The authors of the study said more research could further “quantify whether there is more or less crime coverage occurring in today’s daily metropolitan newspapers than in the past.”
Pointing out that, according to a 2011 survey by the Pew Research Journalism Project, 66 percent of U.S. adults say they follow crime news—with only weather, breaking news and politics garnering more interest—they said such research was “a critical tool for editors, journalists and policymakers” at a time when the criminal justice system was the focus of intense national debate.
“It is imperative that the audience gets the most contextualized and well-sourced coverage possible,” Wenger and Dailey wrote.
My facts may be a little off, but I think the point will be clear. According to the portions of the article posted here per 2012 stats, 250,000students were turned over to law enforcement. 92,00 of these were subject to arrest, leaving one to conclude that not all of the students turned over to law enforcement were arrested.
According to the National Center for Education Statistics, there are, in 2014, 35.1 million students in the preK thru grade8 category. There are 14.7 million in the grade 9 thru 12 category. Simple calculations show that if the 250,000 students were assumed to be in the 9-12 category they represent .017 percent of that category and the 92,000 represent .006 percent of the 9-12 category.
Put in this context the magnitude of the problem is relatively small. That said some of the examples cited are a result of not being left with any other option to deal with the problem or more likely the result of school administrators kicking the problem down the road to a point that law enforcement had no option other than arresting the student. Just a few thoughts.

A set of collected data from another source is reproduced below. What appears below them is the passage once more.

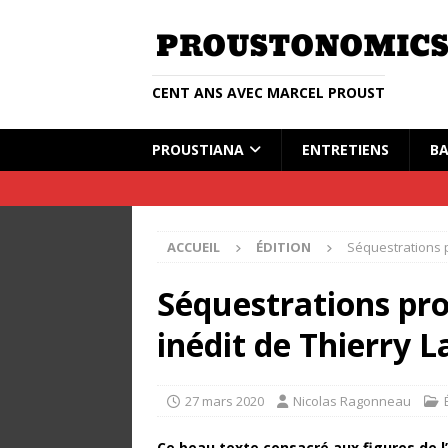
CENT ANS AVEC MARCEL PROUST
PROUSTIANA
ENTRETIENS
BA
ACCUEIL
ÉDITION
Séquestrations p
Séquestrations pro
inédit de Thierry L
27 mars 2020
Nicolas Ragonneau
Ce beau texte consacré aux figures de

Many of the kids who have problems with law enforcement at school come from trouble families. With some kids teachers and administrators or reluctant to take aggressive actions. Law enforcement may be the first entity that says no and enforces that no for these kids. Using police on campus to be cops can have a profoundly positive impact it done correctly.
Detention for assaultive behavior or drug use my not stop the behavior. The community has an obligation for protecting all the children.
Handicapper…….You are definitely correct.